Nasrallah

Pasado mañana, 7 de octubre, se cumplirá un año del brutal ataque perpetrado por terroristas del Hamás contra población civil del sur de Israel, por el que fueron asesinadas 1,200 personas en un solo día, y tomadas 251 como rehenes, la mitad de ellos aún en ...

Pasado mañana, 7 de octubre, se cumplirá un año del brutal ataque perpetrado por terroristas del Hamás contra población civil del sur de Israel, por el que fueron asesinadas 1,200 personas en un solo día, y tomadas 251 como rehenes, la mitad de ellos aún en cautiverio. Mucho fuego ha corrido desde entonces, con un panorama a futuro más bien ominoso. La guerra se ha extendido a diversos frentes, siendo el que confronta a Israel versus Hezbolá, uno de los más convulsos en estos momentos. Al ser Hezbolá el brazo armado de Irán para combatir al Estado hebreo, necesariamente la República de los ayatolas está metida hasta el fondo en este conflicto. No fue así casual, la andanada de 181 misiles balísticos lanzados desde Teherán a Israel el miércoles pasado.

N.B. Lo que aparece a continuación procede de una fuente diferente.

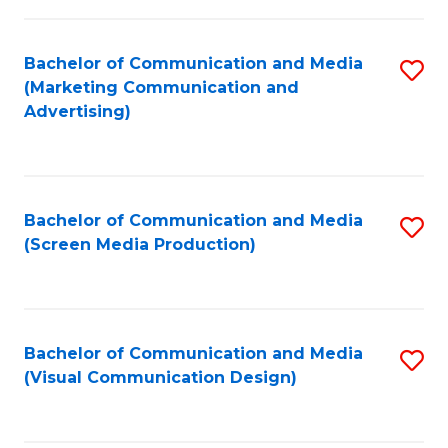
C
to
Fa
C
Bachelor of Communication and Media
S
Fa
(Marketing Communication and
to
Advertising)
C
Fa
Bachelor of Communication and Media
S
(Screen Media Production)
to
C
Fa
Bachelor of Communication and Media
S
(Visual Communication Design)
to
C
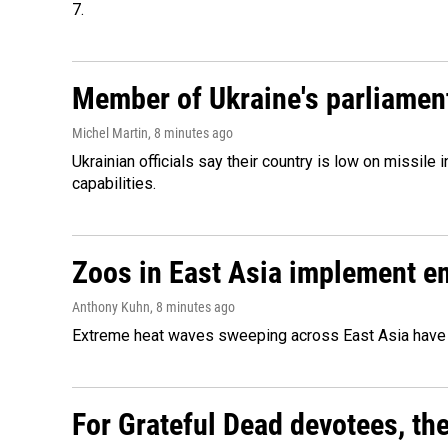
7.
Member of Ukraine's parliament
Michel Martin
, 8 minutes ago
Ukrainian officials say their country is low on missi
capabilities.
Zoos in East Asia implement e
Anthony Kuhn
, 8 minutes ago
Extreme heat waves sweeping across East Asia have 
For Grateful Dead devotees, th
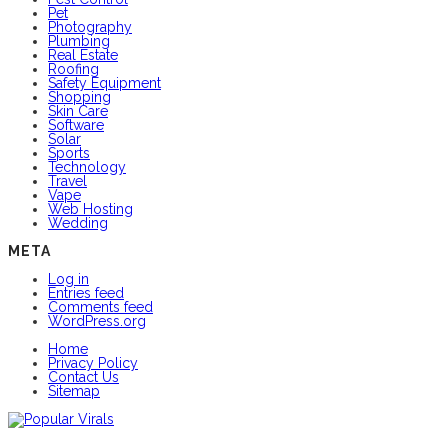
Pet
Photography
Plumbing
Real Estate
Roofing
Safety Equipment
Shopping
Skin Care
Software
Solar
Sports
Technology
Travel
Vape
Web Hosting
Wedding
META
Log in
Entries feed
Comments feed
WordPress.org
Home
Privacy Policy
Contact Us
Sitemap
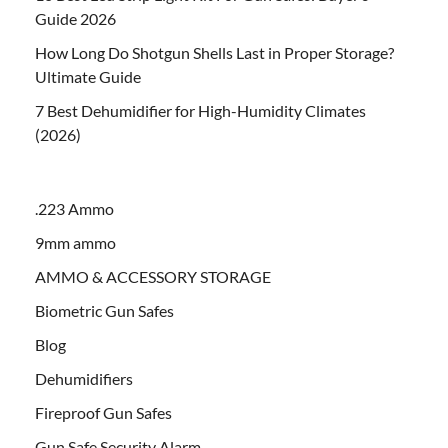
Guide 2026
How Long Do Shotgun Shells Last in Proper Storage?
Ultimate Guide
7 Best Dehumidifier for High-Humidity Climates
(2026)
.223 Ammo
9mm ammo
AMMO & ACCESSORY STORAGE
Biometric Gun Safes
Blog
Dehumidifiers
Fireproof Gun Safes
Gun Safe Security Alarm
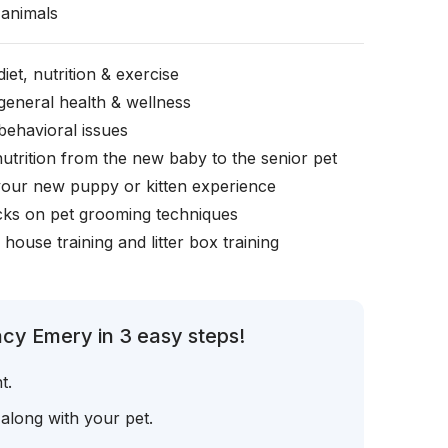
animals
iet, nutrition & exercise
general health & wellness
behavioral issues
nutrition from the new baby to the senior pet
your new puppy or kitten experience
icks on pet grooming techniques
, house training and litter box training
cy Emery in 3 easy steps!
t.
 along with your pet.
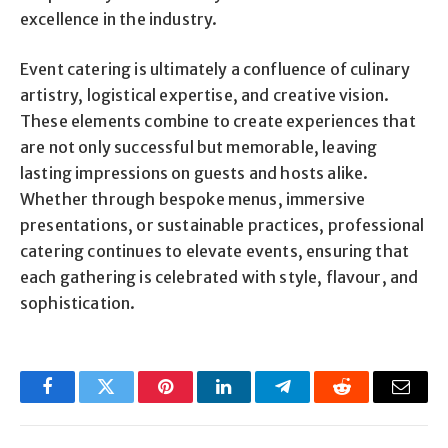
excellence in the industry.
Event catering is ultimately a confluence of culinary
artistry, logistical expertise, and creative vision.
These elements combine to create experiences that
are not only successful but memorable, leaving
lasting impressions on guests and hosts alike.
Whether through bespoke menus, immersive
presentations, or sustainable practices, professional
catering continues to elevate events, ensuring that
each gathering is celebrated with style, flavour, and
sophistication.
Facebook
Twitter
Pinterest
LinkedIn
Telegram
Reddit
Email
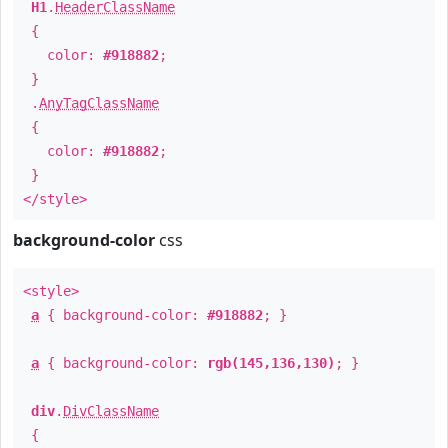
H1
.
HeaderClassName
{
color:
#918882
;
}
.
AnyTagClassName
{
color:
#918882
;
}
</style>
background-color
css
<style>
a
{ background-color:
#918882
; }
a
{ background-color:
rgb(145,136,130)
; }
div
.
DivClassName
{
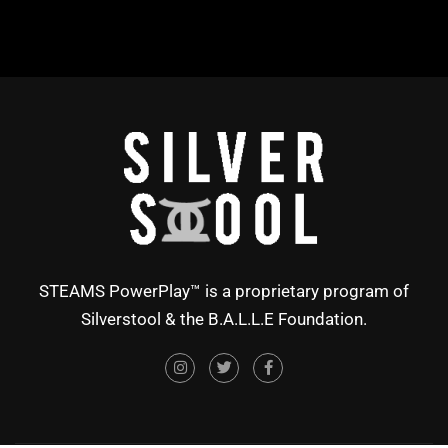
STEAMS PowerPlay™ is a proprietary program of
Silverstool & the B.A.L.L.E Foundation.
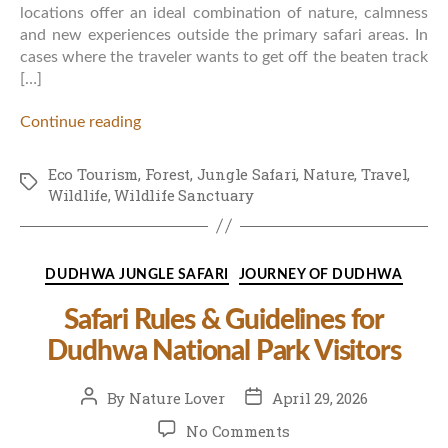
locations offer an ideal combination of nature, calmness
and new experiences outside the primary safari areas. In
cases where the traveler wants to get off the beaten track
[…]
Continue reading
Eco Tourism
,
Forest
,
Jungle Safari
,
Nature
,
Travel
,
Tags
Wildlife
,
Wildlife Sanctuary
Categories
DUDHWA JUNGLE SAFARI
JOURNEY OF DUDHWA
Safari Rules & Guidelines for
Dudhwa National Park Visitors
Post
Post
By
Nature Lover
April 29, 2026
author
date
on
No Comments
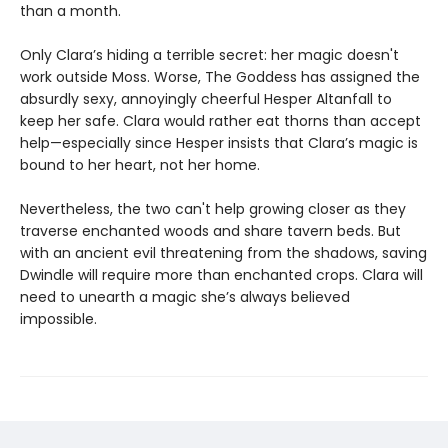
than a month.
Only Clara’s hiding a terrible secret: her magic doesn't
work outside Moss. Worse, The Goddess has assigned the
absurdly sexy, annoyingly cheerful Hesper Altanfall to
keep her safe. Clara would rather eat thorns than accept
help—especially since Hesper insists that Clara’s magic is
bound to her heart, not her home.
Nevertheless, the two can't help growing closer as they
traverse enchanted woods and share tavern beds. But
with an ancient evil threatening from the shadows, saving
Dwindle will require more than enchanted crops. Clara will
need to unearth a magic she’s always believed
impossible.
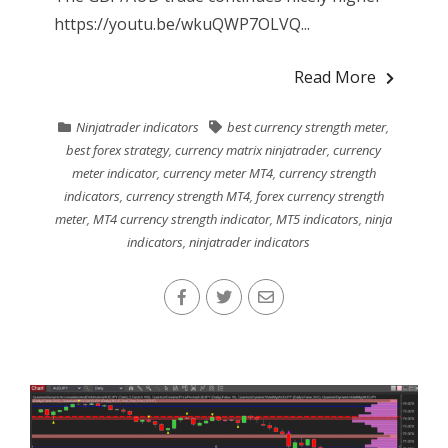
https://youtu.be/wkuQWP7OLVQ...
Read More
Ninjatrader indicators
best currency strength meter
,
best forex strategy
,
currency matrix ninjatrader
,
currency
meter indicator
,
currency meter MT4
,
currency strength
indicators
,
currency strength MT4
,
forex currency strength
meter
,
MT4 currency strength indicator
,
MT5 indicators
,
ninja
indicators
,
ninjatrader indicators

Hace una semana el máximo líder del Hezbolá, Hassan Nasrallah, fue asesinado, junto con buena parte de su cúpula militar denominada Fuerzas Radwan, mediante un potente y preciso bombardeo israelí. El golpe fue uno más de los que en las dos semanas previas había sufrido esa organización terrorista chiita libanesa a manos de Israel, lo cual evidenció que los servicios de inteligencia israelí han estado contando con apoyo e información profusa de libaneses dispuestos a colaborar con los israelíes en función del repudio que buena parte de la población libanesa siente hacia Hezbolá, ya que esta milicia-partido de índole fundamentalista islámica ha sido el principal responsable del estado ruinoso del País de los Cedros que es calificado ya como un Estado fallido.

El currículum de Nasrallah bien se presta a pensar que el mundo está ciertamente mejor sin su presencia. Sus sanguinarias “hazañas” son legendarias por el horror que han desencadenado en una multitud de escenarios. Como instrumento manejado y alimentado a larga distancia por el ayatola Khamenei, las consecuencias de las acciones de esa dupla diabólica constituyen sin duda algunas de las páginas más negras de la historia de nuestros tiempos.

Los ejemplos abundan y no se limitan a la confrontación con Israel. Van mucho más allá. Son conocidos los nexos de Hezbolá con algunas de las tiranías más crueles del planeta, su contubernio con los cárteles del narcotráfico en Sudamérica y su participación en numerosos actos terroristas en Europa y el sureste asiático. No es casual que Nicolás Maduro, el dictador venezolano, haya expresado públicamente su condena al asesinato de Nasrallah a quien cubrió de elogios al calificarlo de “un gran líder del mundo musulmán y de los pueblos árabes”.

Pero ciertamente una de las fechorías más trascendentes a nivel mundial de Hezbolá al mando de Nasrallah fue su amplia colaboración con el dictador sirio, Bashar al-Assad, en la represión que a lo largo de 13 años de guerra civil ha ejercido contra su propio pueblo. Cientos de miles de militantes de Hezbolá fueron ejecutores y cómplices de la barbarie que condujo a que medio millón de sirios fueran asesinados y que cerca de seis millones tuvieran que emprender el exilio forzado, que constituyó la más grande ola de refugiados atestiguada por el mundo en estos últimos años.

Esa oleada tuvo que buscar asilo en Turquía, Jordania y múltiples países europeos, con la consecuente crisis en esos lugares de acogida. Lo cual finalmente derivó en el surgimiento en muchos de los países receptores de corrientes políticas y sociales xenófobas y de ultraderecha que a su vez sacudieron hasta sus raíces a muchos de los acuerdos por los cuales los países integrantes de la Unión Europea habían funcionado hasta entonces. El Brexit, por ejemplo, fue en buena parte uno de sus productos colaterales, como también lo fueron los virajes políticos como el del régimen húngaro por el cual se consolidó la dictadura de Viktor Orban, o el fortalecimiento de partidos de ultraderecha racistas y xenófobos como el de Marine LePen en Francia.

Interesante y significativo que en muchas partes del mundo árabe y musulmán hubo manifestaciones de júbilo y alegría por la desaparición del jeque Hassan Nasrallah y por el debilitamiento que hoy sufre el Hezbolá. Para la mayoritaria población sunnita de ese entorno fue una gran noticia porque vislumbran con ello la posibilidad de ir deshaciéndose del yugo y la influencia de una de las agrupaciones políticas, religiosas y militares que más daño e inestabilidad han causado en la región del Oriente Medio desde hace décadas.